No one in this thread seem to be aware that "Jewish homeland" started to form under the Ottoman Empire IOTL. First (proto-) Zionist settlers (Bilu) started to immigrate in 1880s. By the 1914 there was about 50-70,000 Jews in Palestine, if my memory serves me well. Rishon Letzion, Tel Aviv and number of smaller towns were founded, as well as number of agricultural settlements, fruit plantations, wineries etc. Yishuv (Jewish Community) even started somewhat along the lines of (highly informal) program to build up a cadre of Ottoman-educated elite. Moshe Sharet went into Ottoman university, and I believe Ben Gurion too (or prepared to do so). So continuing existence of Ottoman rule ITTL is by no means an unbreakable barrier for the Jewish settlement movement.
IOTL Ottomans never had a consistent policy toward Zionist experiment. Having weak government and being busy in other areas (Yong Turks revolution, war with Italy, Balkan wars), they largely ignored the phenomenon. Dealing with Jews was mostly business of local (very corrupt) authorities. However, Young Turks (especially their Donmeh members, like Mehmet Cavit Bey) were big on transforming Islamic empire into a secular state which benefits from effort of it's citizens regardless of ethnic or religious affiliation. So I see absolutely no reason why Ottomans should automatically bow to fanatical illiterate sheikhs (utterly despised by Istambul IOTL) and kill Jewish settlement effort. So, it comes down to 2 questions:
1. How would Zionists get land?
2. How would Zionists get peoples to settle on the land?
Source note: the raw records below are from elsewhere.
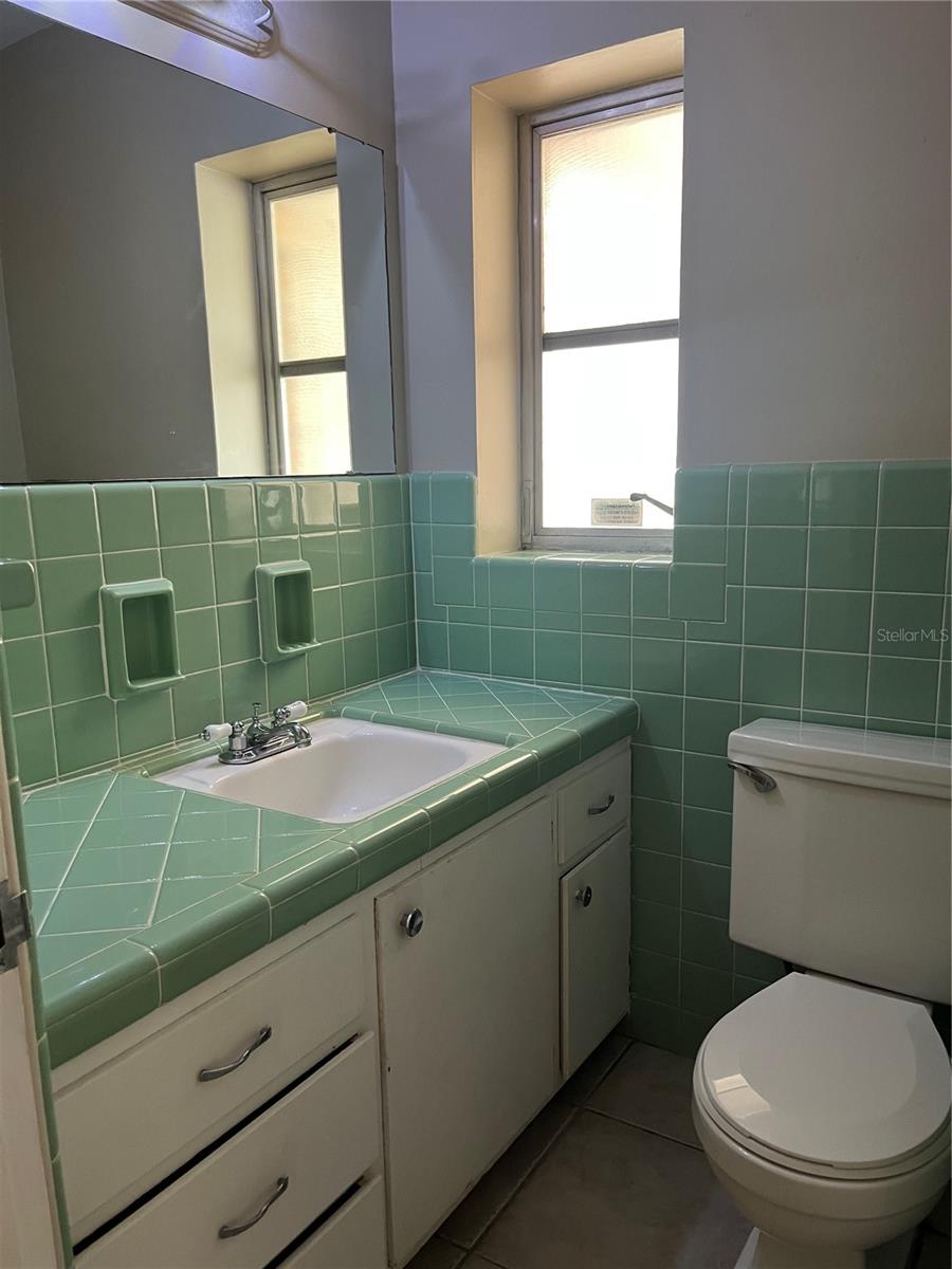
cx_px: 476
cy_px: 634
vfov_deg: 67.3
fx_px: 953
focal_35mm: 26
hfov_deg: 53.1
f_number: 1.6
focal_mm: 5.1
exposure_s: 1/60
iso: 200
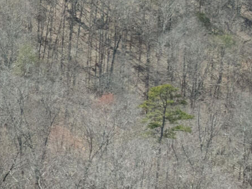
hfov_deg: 9.9
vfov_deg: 9.0
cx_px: -458
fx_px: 1164
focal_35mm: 160
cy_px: -110
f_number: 2.8
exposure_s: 1/400
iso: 250
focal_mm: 12.29
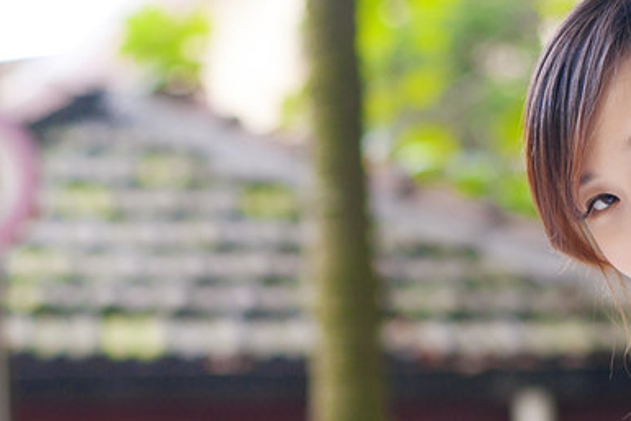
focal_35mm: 133
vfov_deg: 10.2
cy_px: 469
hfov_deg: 15.4
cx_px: 280
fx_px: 2332
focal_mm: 50
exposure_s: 1/320
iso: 200
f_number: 2
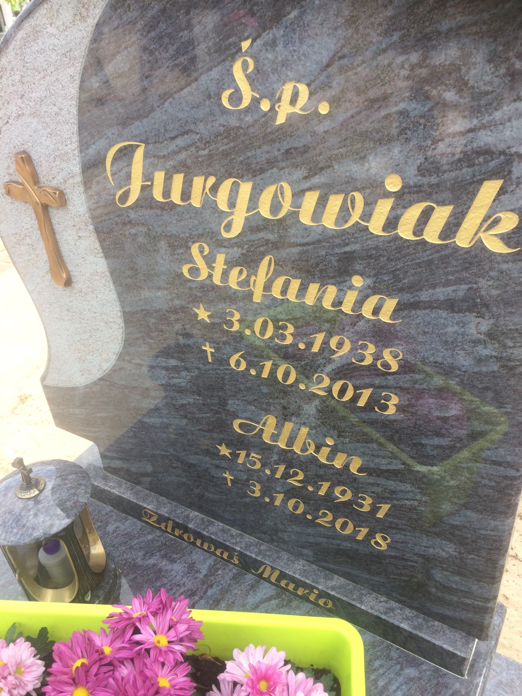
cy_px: 348
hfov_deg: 48.2
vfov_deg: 61.7
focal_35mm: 29
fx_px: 583
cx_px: 261
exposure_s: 1/318
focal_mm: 4.15
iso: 32
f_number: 2.2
It is very easy to get an answer for 1st questions. They'll buy the land. Every piece of dirt which belonged to Yishuv pre-1948 had been bought and paid for in cash. Jews might do it under Turks post-1914 as they did it under British post-1918 or Turks pre-1914 IOTL. It is the second question which would be a problem. IOTL most pre-1914 immigrants kept it's original (Russian, Austrian, German, French, Romanian) citizenship, using pretty relaxed pre-WWI Ottoman policy which allowed foreigners to live and do business there. Nobody guarantee that Ottomans would keep it this way in much more claustrophobic post-WWI world.
However, unlike British IOTL, Ottomans has a very solid economic and political reason to encourage Jewish immigration ITTL. They have to modernize and industrialize the Empire in order to survive. They need factories, mines, railways, oilfields, pipelines, widespread phone and telegraph network. And, to do all that, they need literate workforce to build and operate "stuff". And they don't have nearly enough literates within the Empire. So, for them an influx of literate and urban Jews, ready and willing to take industrial jobs, might be a gift from Heaven. Therefore, looking at whole situation from Istanbul, authority need to find a good balance between getting a workforce they desperately need and keeping illiterate Arabs quiet. I'm not saying that Turks will definitely tilt toward encouraging immigration, but they might. So, instead of less immigration pre-WWII we might see more ITTL comparing with OTL. I would not be surprised if some important components of nascent military-industrial complex of Ottoman Empire will spring up in Haifa or Tel-Aviv - Yaffo. Stuff like plane engine factory or armoured car assembling facility. Or airplane works. Why not? Where else within the Empire can you get enough workers who know how to operate XX-century machinery?
And now a million-dollar question. Would Israel come into existence ITTL? I honestly don't know. It will depend on general survivability of the Ottoman Empire. There's a good chance that decolonization process would kill it, but there's also a chance that it would be less of "colonial empire" and more of "multinational state" by that moment. However, if the Empire breaks up and it carried the "pro-emigration" policy I described above (i.e. if there're several hundred thousand Jews in the Palestine by that moment, I honestly don't know how would you prevent them from declaring Israel).